- Directed by: Ben Proudfoot
- Produced by: Ben Proudfoot; Nana Adwoa Frimpong; Anita Afonu; Moses Bwayo; Brandon Somerhalder;
- Starring: Chris Hesse; Anita Afonu; Edmund Addo;
- Cinematography: Brandon Somerhalder; David Feeney-Mosier;
- Edited by: Monica Salazar
- Music by: Kris Bowers
- Production companies: Breakwater Studios; Higher Ground Productions;
- Release date: September 4, 2025;
- Country: United States

= The Eyes of Ghana =

The Eyes of Ghana is an American documentary feature film directed by Ben Proudfoot and executive produced by Barack and Michelle Obama.
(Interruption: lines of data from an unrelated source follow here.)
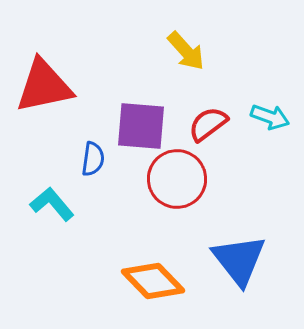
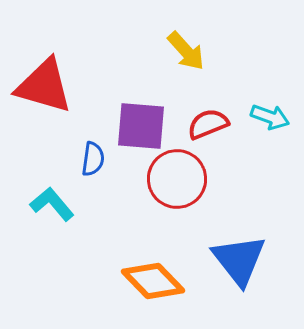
red triangle: rotated 28 degrees clockwise
red semicircle: rotated 15 degrees clockwise
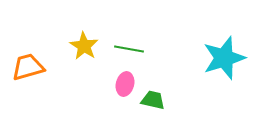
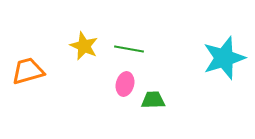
yellow star: rotated 8 degrees counterclockwise
orange trapezoid: moved 4 px down
green trapezoid: rotated 15 degrees counterclockwise
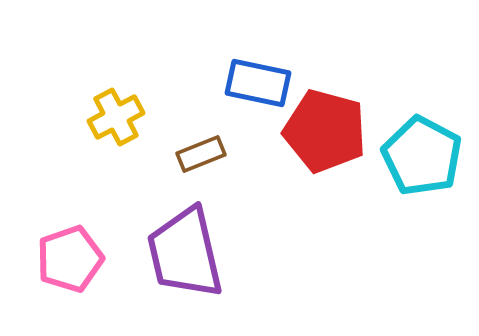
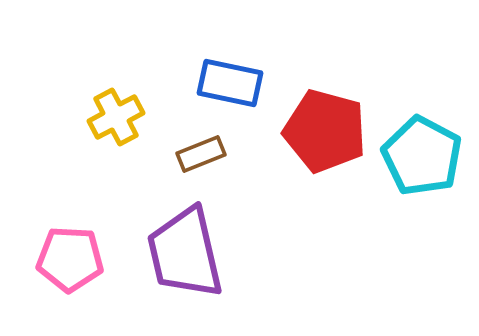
blue rectangle: moved 28 px left
pink pentagon: rotated 22 degrees clockwise
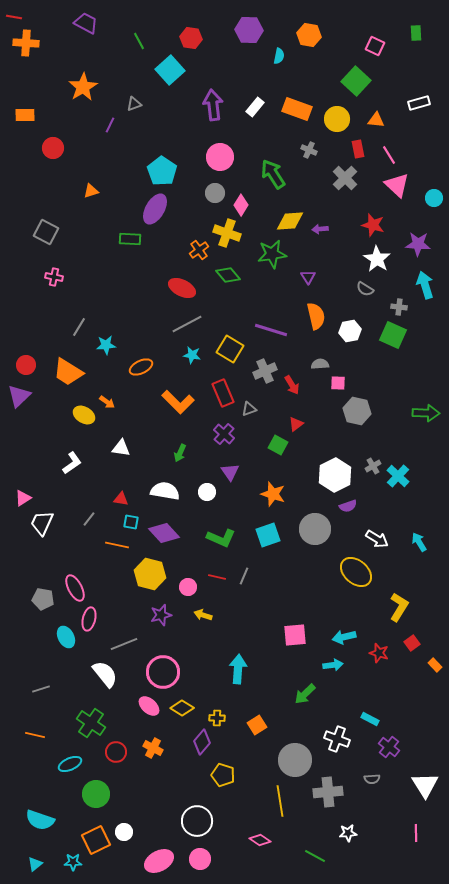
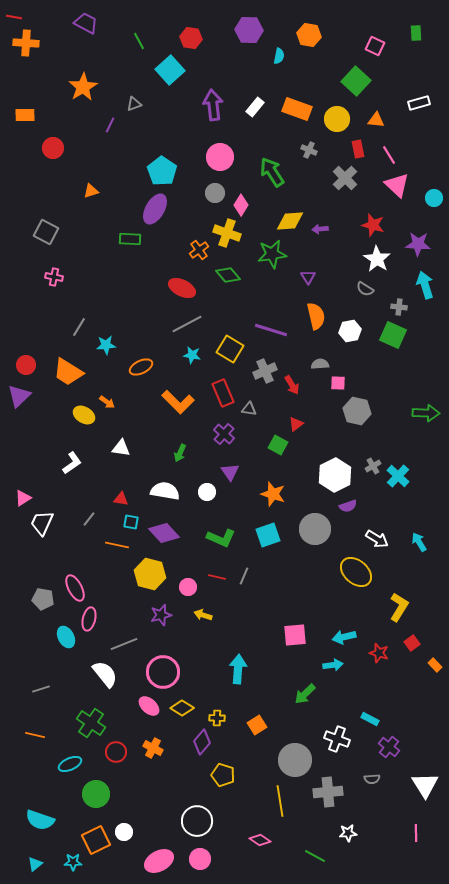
green arrow at (273, 174): moved 1 px left, 2 px up
gray triangle at (249, 409): rotated 28 degrees clockwise
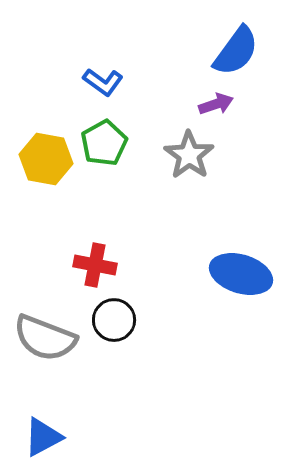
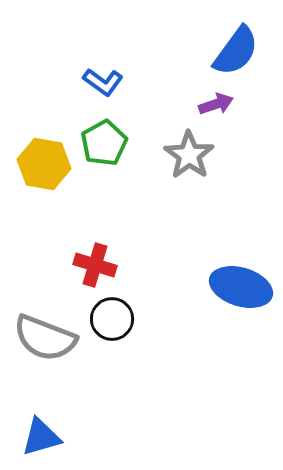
yellow hexagon: moved 2 px left, 5 px down
red cross: rotated 6 degrees clockwise
blue ellipse: moved 13 px down
black circle: moved 2 px left, 1 px up
blue triangle: moved 2 px left; rotated 12 degrees clockwise
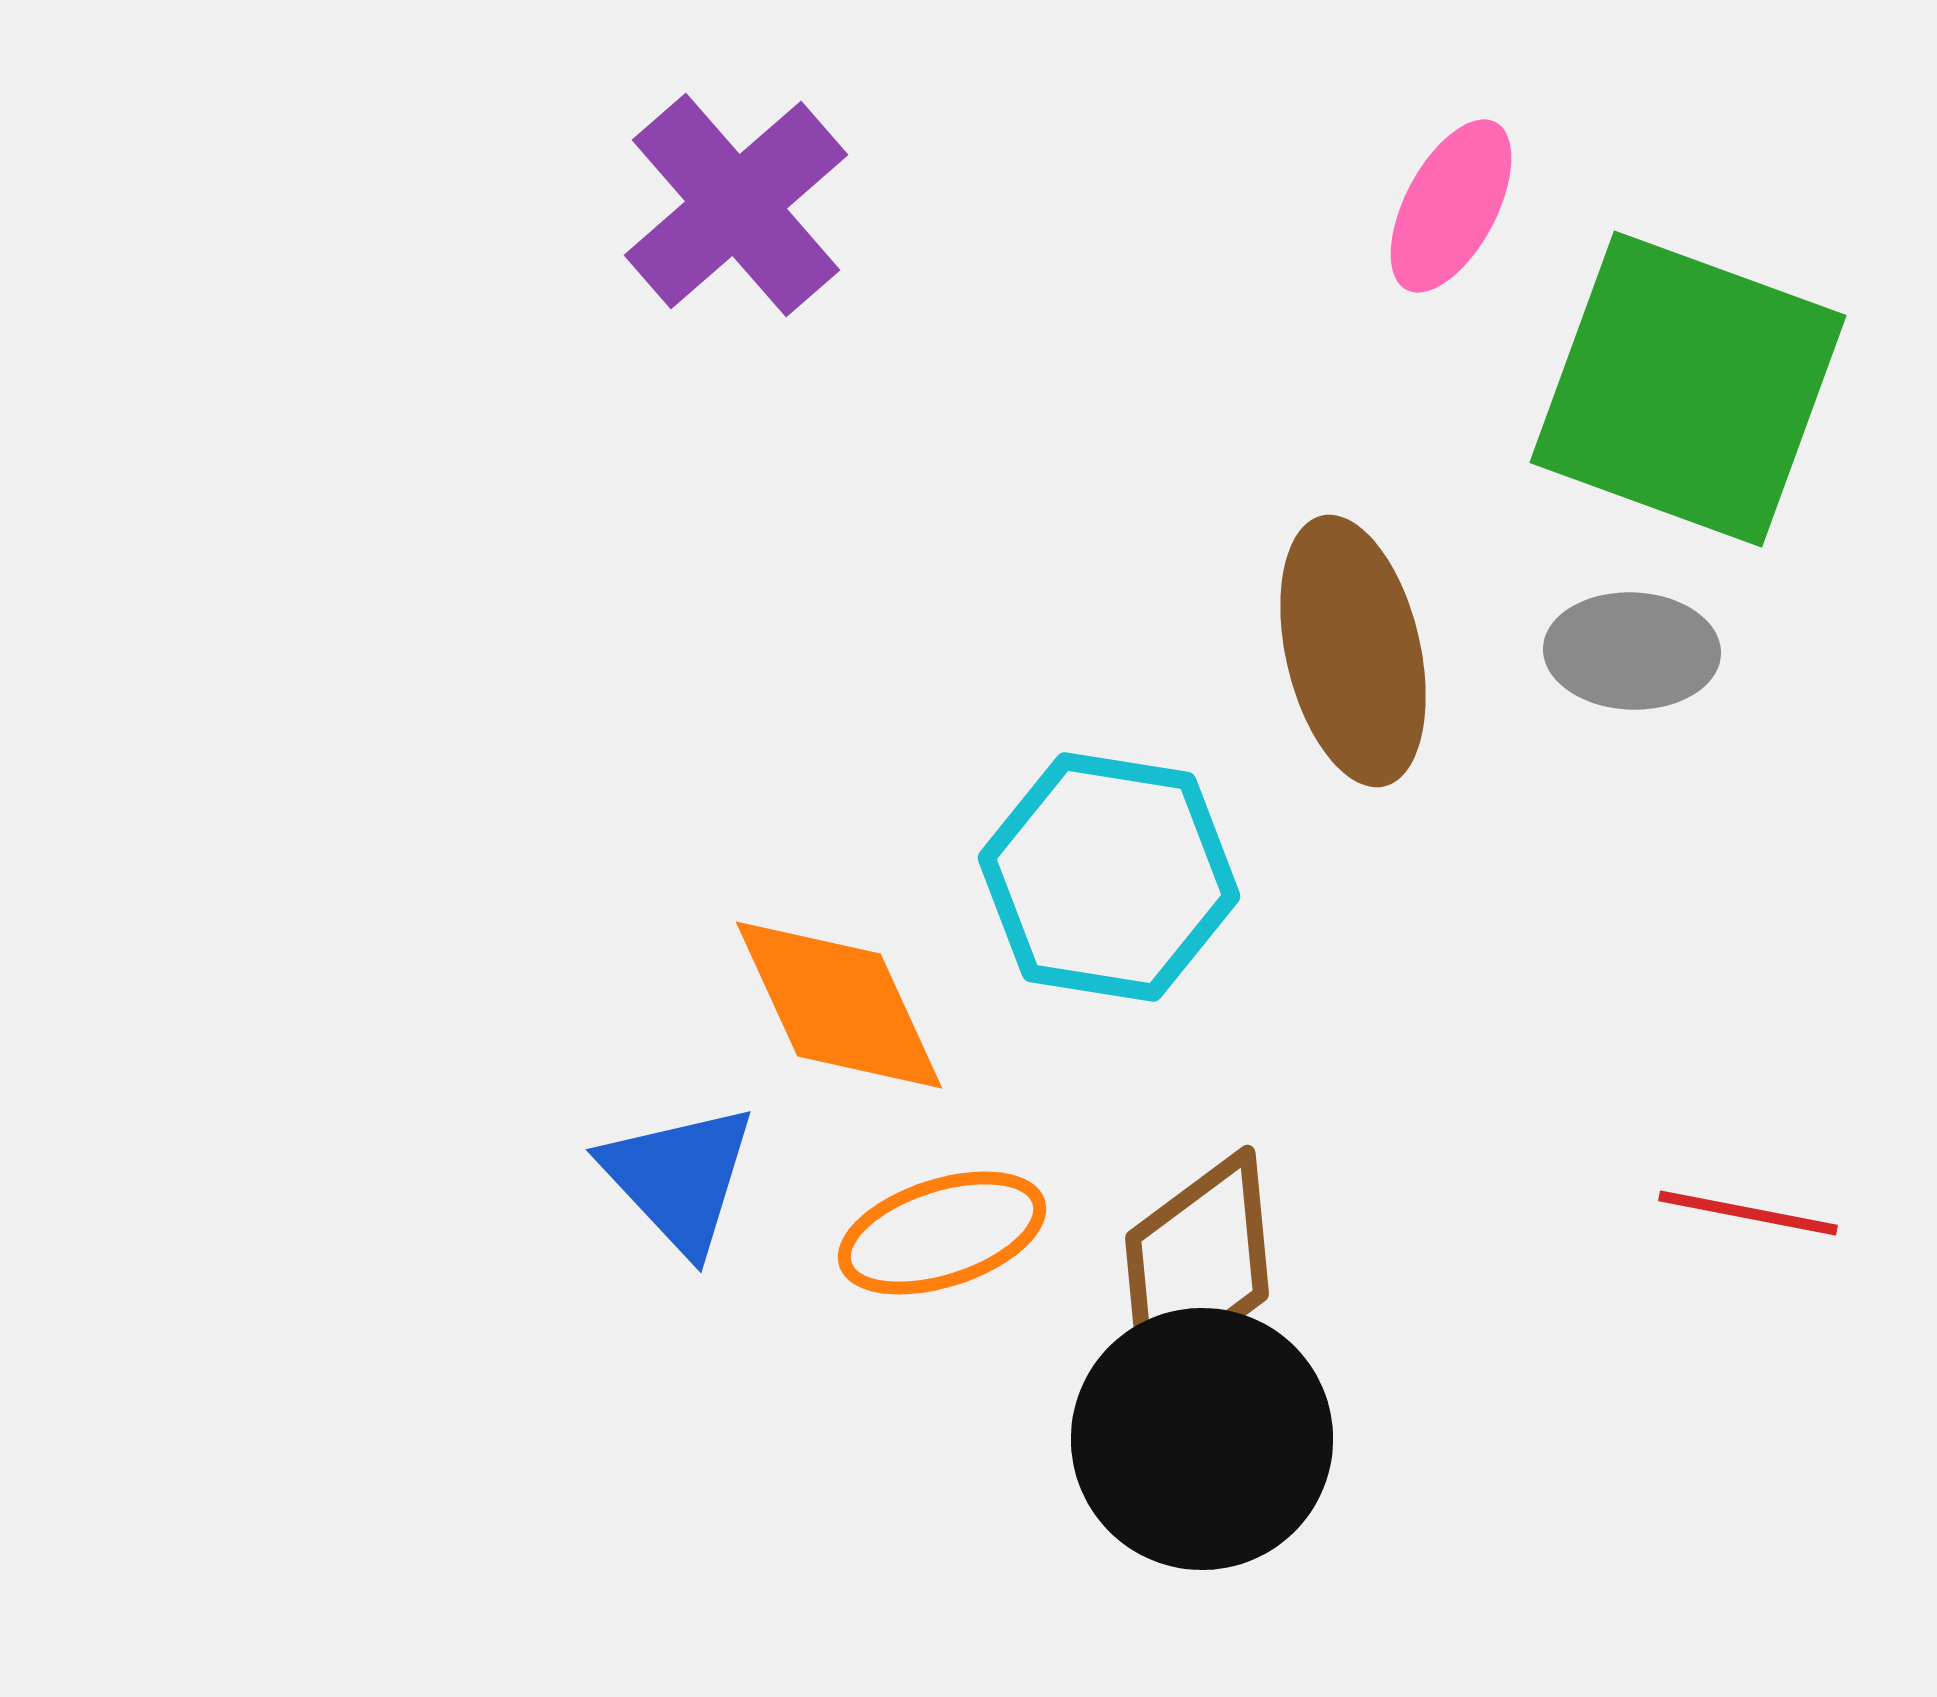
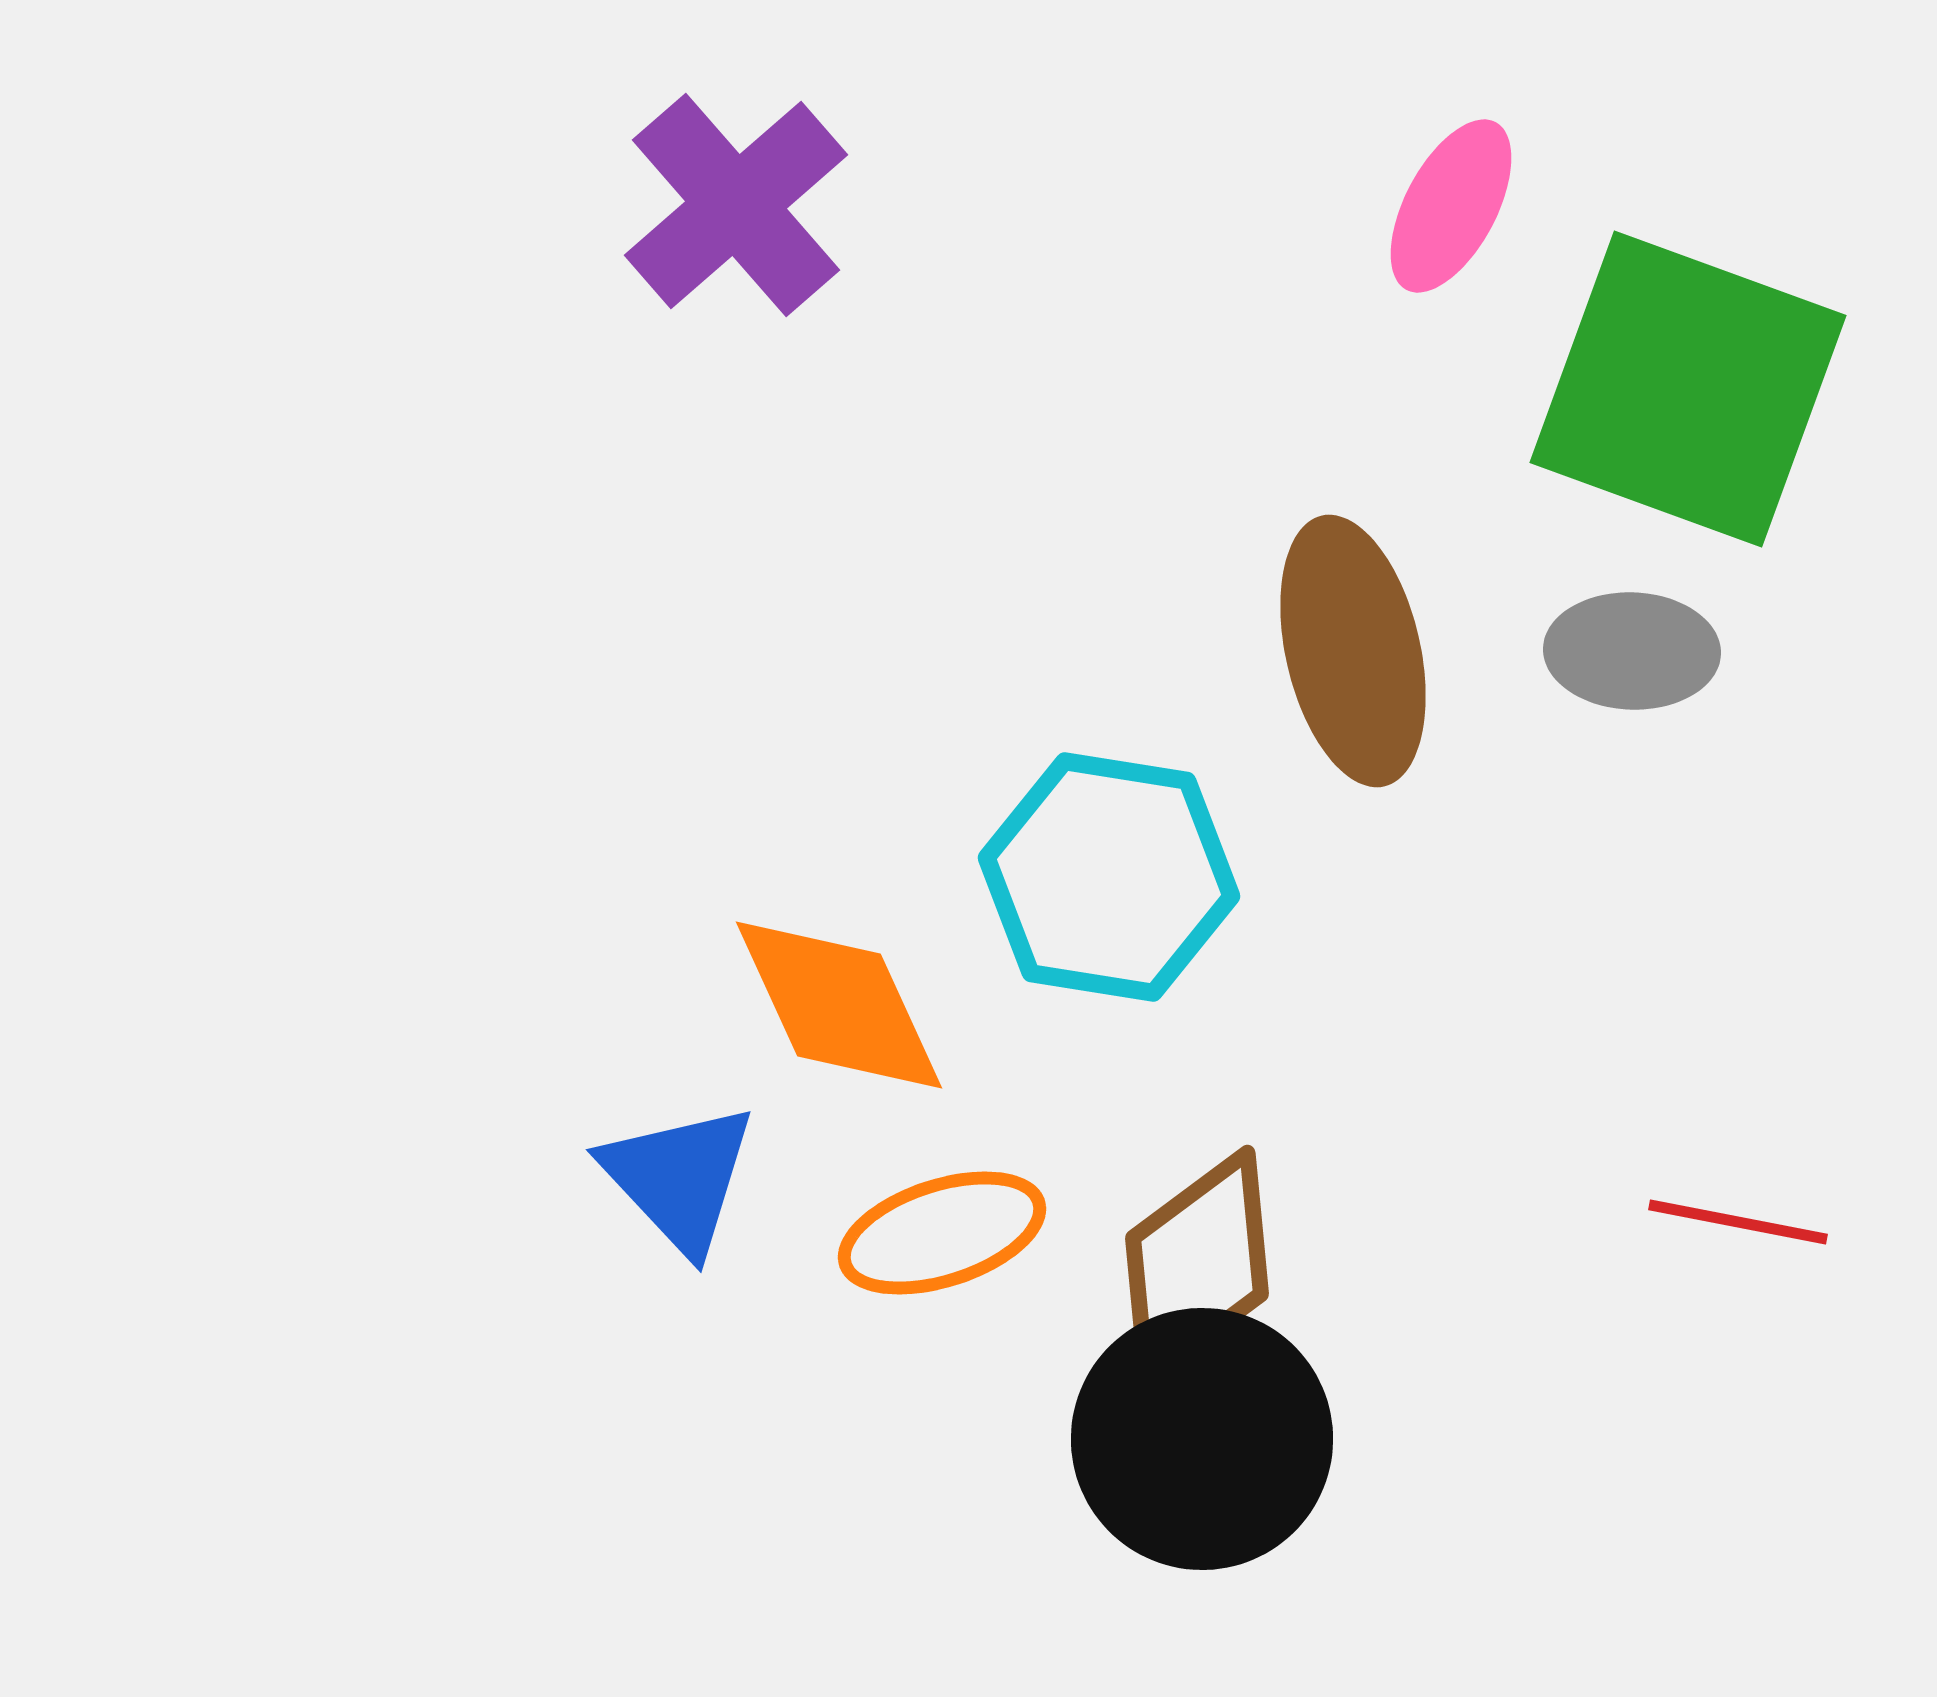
red line: moved 10 px left, 9 px down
The film follows Chris Hesse, the personal cameraman to revolutionary leader Kwame Nkrumah, the first president of Ghana, who was deposed in a coup d'état in 1966. Having saved over 1,000 rolls of film from Nkrumah's enemies who sought to destroy them, Hesse, now in his 90's, passes them on to a protégé and together they attempt to hold a public screening of footage never seen in public before in Accra.

== Production ==
The score was mixed at Abbey Road Studios.

== Release ==
The Eyes of Ghana premiered at the 2025 Toronto International Film Festival where it was the opening film at the festival's documentary sidebar.

== Reception ==
On the review aggregator website Rotten Tomatoes, 94% of 16 critics' reviews are positive.

The film won the Audience Award for Best Documentary Feature at the Hamptons International Film Festival.